▶ _SET TASKS_
[a] In the blog comment, what did Musisi discover the people she needed to interview for her doctorate were?
[b] From the blog comment, transcribe the part starting with "well then, i" and going on through "this as well.".

━━━━━ DOCUMENT PASSAGE

« Emily is First Again!!! :) | Main | Sari on Oyo-Yoruba »

well then, i am second

I am going to comment on Musisi's article. I really liked the way she stated or made points about how she was transformed while doing her field work for her doctorate using the "standard prescribed recipes of socialscience methodology" and how she discovered that the people she needed to interview to completer her doctorate were "human beings." And further, that the perscribed interviewing practices were not only "morally indefensible and wrong, but exploitive and anti-woman." Now if all social sciences in using their cultural essentialist and gender essentialist methodologies of study would only realize this and change their methods of study. Also, supposedly 'scientific' and what is considered to be intelligent studies and writing about "Other" cultures, like the "National Geographic" magazine would realize this as well.

━━━━━━━━━━
━━━━━ SUPPLIED DATA

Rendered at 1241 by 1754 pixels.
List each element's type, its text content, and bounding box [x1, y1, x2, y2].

━━━━━━━━━━
━━━━━ SUPPLIED DATA

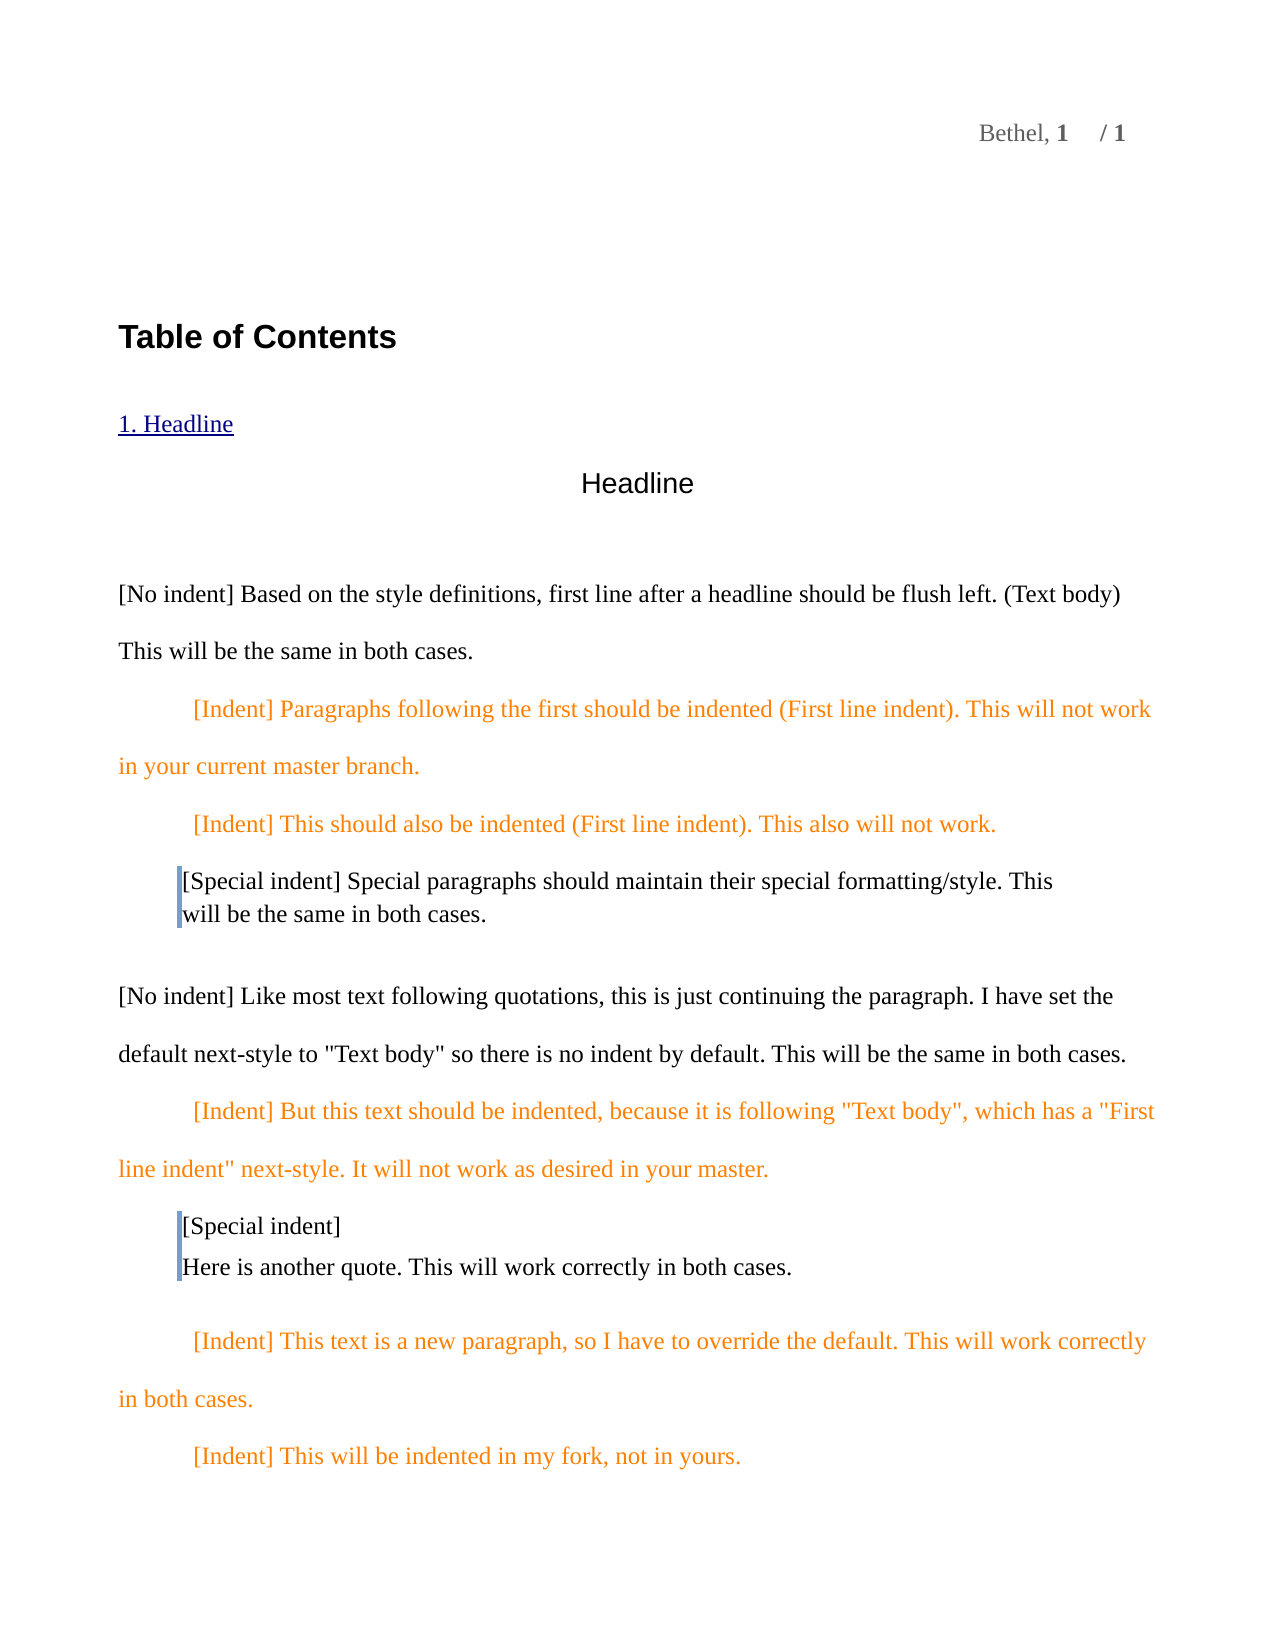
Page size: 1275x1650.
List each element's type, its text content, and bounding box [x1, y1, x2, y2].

━━━━━━━━━━

▶ _ANSWERS FOR THIS EXERCISE_
[a] Human beings.

[b]
well then, i am second

I am going to comment on Musisi's article. I really liked the way she stated or made points about how she was transformed while doing her field work for her doctorate using the "standard prescribed recipes of socialscience methodology" and how she discovered that the people she needed to interview to completer her doctorate were "human beings." And further, that the perscribed interviewing practices were not only "morally indefensible and wrong, but exploitive and anti-woman." Now if all social sciences in using their cultural essentialist and gender essentialist methodologies of study would only realize this and change their methods of study. Also, supposedly 'scientific' and what is considered to be intelligent studies and writing about "Other" cultures, like the "National Geographic" magazine would realize this as well.